Immunological Characterization of PLGA Encapsulated mRNA Expressing Crimean-Congo Haemorrhagic Fever Virus (CCHFV) Nucleocapsid Protein (NP) [Oral Presentation]

Keskin S., Sak R., Bahadorı F., Doymaz M. Z.

17th World Immune Regulation Meeting, Zürich, İsviçre, 06 Temmuz 2023, (Tam Metin Bildiri)

  • Yayın Türü: Bildiri / Tam Metin Bildiri
  • Basıldığı Şehir: Zürich
  • Basıldığı Ülke: İsviçre
  • Bezmiâlem Vakıf Üniversitesi Adresli: Evet

Özet

Crimean-Congo Hemorrhagic Fever (CCHF) is listed as one of the most significant tick-borne viral diseases due to its extensive geographic distribution, capacity to cause epidemics, and about 30% fatality rate. The infection spreads worldwide. CCHF incidence in new geographic locations raise concerns about disease transmission. CCHF threatens global public health because to its high mortality and lack of licensed immunizations or therapies. Consequently, efficient CCHF vaccines and immunological, virological, and molecular biology studies are essential. mRNA structures have garnered interest recently due of their advantages over traditional gene transfer platforms. In this study, Poly(lactic-co-glycolic acid) (PLGA) was used to encapsulate mRNA for non-optimized small (S) segment of CCHFV Kelkit06 strain. PLGA is biodegradable and an FDA-approved formulation for drug delivery due to its regulated and prolonged release, low toxicity, and biocompatibility with tissues and cells.

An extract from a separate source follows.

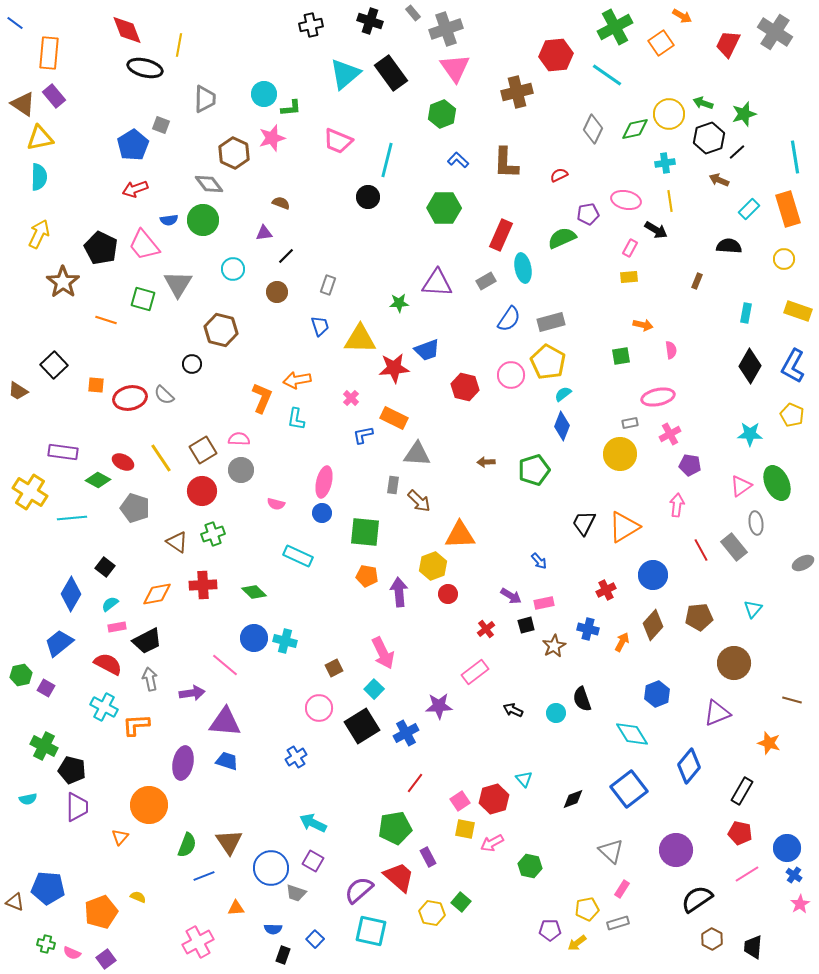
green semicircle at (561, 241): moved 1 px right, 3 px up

In this experimental study, nucleoside modified CCHFV-NP mRNA was expressed in Huh-7 cells and its expression was confirmed by Western Blot, ELISA, and Immunofluorescence. Thus, the expression of the mRNA structure was monitored by cell culture transfections. CCHFV-NP mRNA formulated with PLGA induced humoral and cellular immune responses in Balb-C mice following intramuscular injections. Results from in-house ELISA and cellular immune response tests indicated that CCHFV-NP mRNA+PLGA elicits CCHFV-NP-specific immune responses. mRNA-PLGA constructs combined the safety of a transient carrier and the inducing ability of nucleotide vaccines with an effective immune response. Thus, the study demonstrates the development of an effective vaccine candidate that can be investigated against CCHF, one of the fearsome viral diseases. Performed immunological characterization studies show that CCHFV-NP-based mRNA-PLGA construct mediates the immunological response in mice. In conclusion, we evaluated a new approach to CCHFV immunology by introducing an mRNA platform that could be considered an effective and safe way to combat this disease in future experiments.